Contents
Poisson Regression
Poisson Regression models count data and event rates. Use it when your outcome is a count of events (e.g., clicks, errors, purchases) and you want to understand which factors affect the rate.

Quick Hits
- •Models count outcomes: number of events per unit of time, exposure, or observation
- •Assumes the mean equals the variance (equidispersion)
- •Uses a log link: coefficients represent the log of the rate ratio
- •Exponentiated coefficients give incidence rate ratios (IRR)
- •If variance >> mean (overdispersion), use Negative Binomial Regression instead
The StatsTest Flow: Relationship or Prediction >> Prediction >> Count data outcome >> No overdispersion
Not sure this is the right statistical method? Use the Choose Your StatsTest workflow to select the right method.
What is Poisson Regression?
Poisson Regression is a generalized linear model (GLM) used to model count data and event rates. The outcome variable is a non-negative integer representing the number of times an event occurred (e.g., number of support tickets, number of purchases, number of errors).
The model uses a log link function, meaning it models the natural logarithm of the expected count as a linear function of the predictors. This ensures that predicted counts are always non-negative.
Poisson Regression is also called the Poisson Log-Linear Model, Log-Linear Regression (for count data), or the Poisson GLM.
Assumptions for Poisson Regression
The assumptions for Poisson Regression include:
- Count Outcome
- Equidispersion
- Independence
- Log-Linear Relationship
- No Excess Zeros (or use zero-inflated variant)
Count Outcome
The dependent variable must be a non-negative integer: 0, 1, 2, 3, and so on. Continuous outcomes, proportions, and binary outcomes require different models.
If your outcome is continuous, use Simple Linear Regression or Multiple Linear Regression. If your outcome is binary, use Logistic Regression.
Equidispersion
The Poisson distribution assumes the mean equals the variance. In practice, many count datasets are overdispersed (variance much greater than mean). Check this by comparing the residual deviance to the residual degrees of freedom. If the ratio is substantially greater than 1, overdispersion is present.
If overdispersed, use Negative Binomial Regression instead.
Independence
Observations must be independent. If counts come from the same subjects measured repeatedly, you need a mixed-effects Poisson model or GEE approach.
Log-Linear Relationship
The relationship between predictors and the log of the expected count should be approximately linear. Check residual plots for systematic patterns.
No Excess Zeros
If your data has far more zeros than a Poisson distribution would predict (many subjects with zero events), consider a zero-inflated Poisson model, which separately models the probability of being a "structural zero" versus having a count from the Poisson process.
When to use Poisson Regression?
You should use Poisson Regression in the following scenario:
- Your outcome is a count of events (0, 1, 2, 3...)

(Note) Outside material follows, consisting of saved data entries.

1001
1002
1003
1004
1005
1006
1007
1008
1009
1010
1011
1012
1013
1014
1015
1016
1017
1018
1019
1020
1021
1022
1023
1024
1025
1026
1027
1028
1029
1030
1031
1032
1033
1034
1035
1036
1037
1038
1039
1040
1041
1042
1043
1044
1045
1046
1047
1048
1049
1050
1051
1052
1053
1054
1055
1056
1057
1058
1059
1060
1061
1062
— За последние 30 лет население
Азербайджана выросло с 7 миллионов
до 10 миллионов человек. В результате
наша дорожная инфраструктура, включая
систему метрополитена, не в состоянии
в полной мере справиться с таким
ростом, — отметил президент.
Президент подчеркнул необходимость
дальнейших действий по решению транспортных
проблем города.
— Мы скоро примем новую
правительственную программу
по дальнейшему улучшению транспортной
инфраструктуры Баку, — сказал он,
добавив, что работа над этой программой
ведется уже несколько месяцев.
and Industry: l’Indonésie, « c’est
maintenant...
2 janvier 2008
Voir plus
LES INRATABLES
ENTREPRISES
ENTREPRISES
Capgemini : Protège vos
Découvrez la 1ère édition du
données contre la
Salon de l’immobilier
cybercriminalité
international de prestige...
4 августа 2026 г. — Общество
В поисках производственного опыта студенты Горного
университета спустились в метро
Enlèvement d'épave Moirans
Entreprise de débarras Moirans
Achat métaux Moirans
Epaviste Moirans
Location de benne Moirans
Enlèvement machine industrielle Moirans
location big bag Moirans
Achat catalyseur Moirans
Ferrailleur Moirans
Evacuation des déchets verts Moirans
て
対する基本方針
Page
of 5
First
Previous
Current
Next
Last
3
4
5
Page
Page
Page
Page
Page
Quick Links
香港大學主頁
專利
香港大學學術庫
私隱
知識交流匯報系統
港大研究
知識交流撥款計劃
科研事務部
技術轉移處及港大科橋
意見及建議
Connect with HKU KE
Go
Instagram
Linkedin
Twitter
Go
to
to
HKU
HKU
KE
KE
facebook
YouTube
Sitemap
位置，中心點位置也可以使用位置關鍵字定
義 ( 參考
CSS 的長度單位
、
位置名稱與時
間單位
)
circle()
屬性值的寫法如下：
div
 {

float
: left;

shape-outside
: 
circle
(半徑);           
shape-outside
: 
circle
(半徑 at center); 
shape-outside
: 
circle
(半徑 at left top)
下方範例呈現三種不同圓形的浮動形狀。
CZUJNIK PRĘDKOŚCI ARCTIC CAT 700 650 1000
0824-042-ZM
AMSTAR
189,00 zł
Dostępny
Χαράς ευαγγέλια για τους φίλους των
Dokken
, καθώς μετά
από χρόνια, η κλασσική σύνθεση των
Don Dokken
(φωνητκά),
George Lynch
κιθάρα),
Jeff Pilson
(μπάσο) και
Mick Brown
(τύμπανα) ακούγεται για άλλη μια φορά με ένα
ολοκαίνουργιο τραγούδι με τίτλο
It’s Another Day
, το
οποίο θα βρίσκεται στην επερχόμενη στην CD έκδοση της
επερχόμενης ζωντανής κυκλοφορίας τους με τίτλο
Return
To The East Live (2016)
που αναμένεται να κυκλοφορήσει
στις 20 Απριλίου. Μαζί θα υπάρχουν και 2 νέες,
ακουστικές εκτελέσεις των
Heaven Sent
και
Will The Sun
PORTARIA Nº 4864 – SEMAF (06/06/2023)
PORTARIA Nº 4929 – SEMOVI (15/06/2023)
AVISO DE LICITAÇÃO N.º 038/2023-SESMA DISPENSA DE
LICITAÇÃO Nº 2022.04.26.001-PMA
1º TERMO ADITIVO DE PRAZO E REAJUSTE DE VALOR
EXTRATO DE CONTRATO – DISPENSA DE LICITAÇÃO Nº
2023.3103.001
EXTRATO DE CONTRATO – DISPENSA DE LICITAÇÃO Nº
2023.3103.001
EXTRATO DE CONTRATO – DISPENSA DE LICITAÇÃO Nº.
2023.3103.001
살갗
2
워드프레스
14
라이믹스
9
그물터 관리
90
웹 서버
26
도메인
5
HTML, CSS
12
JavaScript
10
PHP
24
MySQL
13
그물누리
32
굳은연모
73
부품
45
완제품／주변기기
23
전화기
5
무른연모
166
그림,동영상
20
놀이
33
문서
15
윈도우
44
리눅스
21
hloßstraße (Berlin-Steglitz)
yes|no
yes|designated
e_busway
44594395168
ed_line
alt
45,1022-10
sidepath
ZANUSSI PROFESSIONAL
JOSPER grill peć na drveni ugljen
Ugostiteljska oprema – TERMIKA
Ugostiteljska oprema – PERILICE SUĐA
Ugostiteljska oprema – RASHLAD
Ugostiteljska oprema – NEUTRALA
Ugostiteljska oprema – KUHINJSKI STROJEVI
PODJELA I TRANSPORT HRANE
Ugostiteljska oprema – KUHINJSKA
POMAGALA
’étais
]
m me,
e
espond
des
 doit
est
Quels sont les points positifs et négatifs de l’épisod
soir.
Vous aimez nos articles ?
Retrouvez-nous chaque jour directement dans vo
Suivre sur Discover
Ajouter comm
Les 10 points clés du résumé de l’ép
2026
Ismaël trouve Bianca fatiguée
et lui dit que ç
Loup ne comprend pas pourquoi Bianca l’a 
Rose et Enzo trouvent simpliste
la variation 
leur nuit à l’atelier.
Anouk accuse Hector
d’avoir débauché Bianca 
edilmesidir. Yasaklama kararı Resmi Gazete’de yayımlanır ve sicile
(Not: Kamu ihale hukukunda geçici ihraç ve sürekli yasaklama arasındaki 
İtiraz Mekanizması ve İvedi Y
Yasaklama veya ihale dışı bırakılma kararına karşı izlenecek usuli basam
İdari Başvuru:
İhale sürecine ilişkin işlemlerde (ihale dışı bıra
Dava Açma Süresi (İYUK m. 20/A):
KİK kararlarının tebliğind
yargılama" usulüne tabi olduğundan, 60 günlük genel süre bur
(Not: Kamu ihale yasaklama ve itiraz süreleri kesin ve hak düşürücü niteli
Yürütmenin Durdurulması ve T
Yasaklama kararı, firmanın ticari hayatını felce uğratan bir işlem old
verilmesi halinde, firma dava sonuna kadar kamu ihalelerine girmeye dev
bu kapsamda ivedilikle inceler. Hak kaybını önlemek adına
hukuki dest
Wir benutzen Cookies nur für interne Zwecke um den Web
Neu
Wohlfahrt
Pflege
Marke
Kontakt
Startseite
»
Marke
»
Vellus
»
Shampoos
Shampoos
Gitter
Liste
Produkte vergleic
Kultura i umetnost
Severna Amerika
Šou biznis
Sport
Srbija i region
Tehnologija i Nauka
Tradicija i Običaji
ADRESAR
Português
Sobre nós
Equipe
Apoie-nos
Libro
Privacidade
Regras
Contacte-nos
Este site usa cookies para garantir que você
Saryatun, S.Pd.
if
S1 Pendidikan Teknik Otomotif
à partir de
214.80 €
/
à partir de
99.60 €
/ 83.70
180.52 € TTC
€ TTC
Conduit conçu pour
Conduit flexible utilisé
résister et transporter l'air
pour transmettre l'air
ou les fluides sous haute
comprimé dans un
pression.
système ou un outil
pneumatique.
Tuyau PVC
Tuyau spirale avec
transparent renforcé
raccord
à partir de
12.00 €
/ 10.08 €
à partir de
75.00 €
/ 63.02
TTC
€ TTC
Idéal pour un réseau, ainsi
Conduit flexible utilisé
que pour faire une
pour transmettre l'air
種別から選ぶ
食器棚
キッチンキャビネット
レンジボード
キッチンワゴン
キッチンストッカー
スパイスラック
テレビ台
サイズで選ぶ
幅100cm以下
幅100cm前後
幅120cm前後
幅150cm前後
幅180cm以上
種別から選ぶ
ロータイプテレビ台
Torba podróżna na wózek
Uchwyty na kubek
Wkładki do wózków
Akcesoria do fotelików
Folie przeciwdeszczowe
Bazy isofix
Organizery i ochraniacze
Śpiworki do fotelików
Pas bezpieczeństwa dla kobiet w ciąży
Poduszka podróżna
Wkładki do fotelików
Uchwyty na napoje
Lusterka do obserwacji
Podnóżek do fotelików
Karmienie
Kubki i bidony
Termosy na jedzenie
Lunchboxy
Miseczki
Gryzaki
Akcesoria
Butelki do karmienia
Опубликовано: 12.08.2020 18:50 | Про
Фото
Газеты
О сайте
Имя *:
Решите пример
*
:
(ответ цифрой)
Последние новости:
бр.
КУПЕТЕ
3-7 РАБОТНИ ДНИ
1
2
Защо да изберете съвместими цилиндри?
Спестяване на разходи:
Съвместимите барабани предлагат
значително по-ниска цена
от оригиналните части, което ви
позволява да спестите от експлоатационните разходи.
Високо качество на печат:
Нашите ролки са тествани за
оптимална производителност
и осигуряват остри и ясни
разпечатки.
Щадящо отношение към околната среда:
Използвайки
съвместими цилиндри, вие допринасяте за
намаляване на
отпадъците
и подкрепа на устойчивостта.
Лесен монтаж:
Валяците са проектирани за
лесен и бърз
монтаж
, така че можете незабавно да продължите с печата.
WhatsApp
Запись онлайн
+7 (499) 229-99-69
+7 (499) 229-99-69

- You want to know which factors affect the event rate
- The variance is approximately equal to the mean
- Observations are independent
Count Data
Typical examples include: number of support tickets per user per week, number of crashes per deployment, number of purchases per customer per month, number of defects per manufacturing batch.
Rate Modeling
If subjects have different exposure times (e.g., users active for different durations), use an offset to model rates rather than raw counts.
If variance is much greater than the mean, use Negative Binomial Regression. If your outcome is binary, use Logistic Regression.
Poisson Regression Example
Outcome: Number of customer support tickets filed per user per month. Predictors: Account age, plan tier, number of active integrations.
We model the number of support tickets as a function of user characteristics. The Poisson model estimates coefficients on the log scale. Exponentiating a coefficient gives the incidence rate ratio (IRR).
For example, if the IRR for "premium plan" is 0.65, premium users file 35% fewer support tickets per month compared to free-tier users, controlling for account age and integrations. A -value means this effect is statistically significant.
References
- https://www.ncbi.nlm.nih.gov/pmc/articles/PMC2726498/
- https://online.stat.psu.edu/stat504/lesson/9
Frequently Asked Questions
When should I use Poisson regression instead of linear regression?
What is overdispersion and why does it matter?
Can I include an offset or exposure variable?
Key Takeaway
Poisson regression is the standard model for count data where you want to understand which factors drive event frequency. It works best when counts are not overdispersed (variance roughly equals mean). For overdispersed data, switch to Negative Binomial Regression.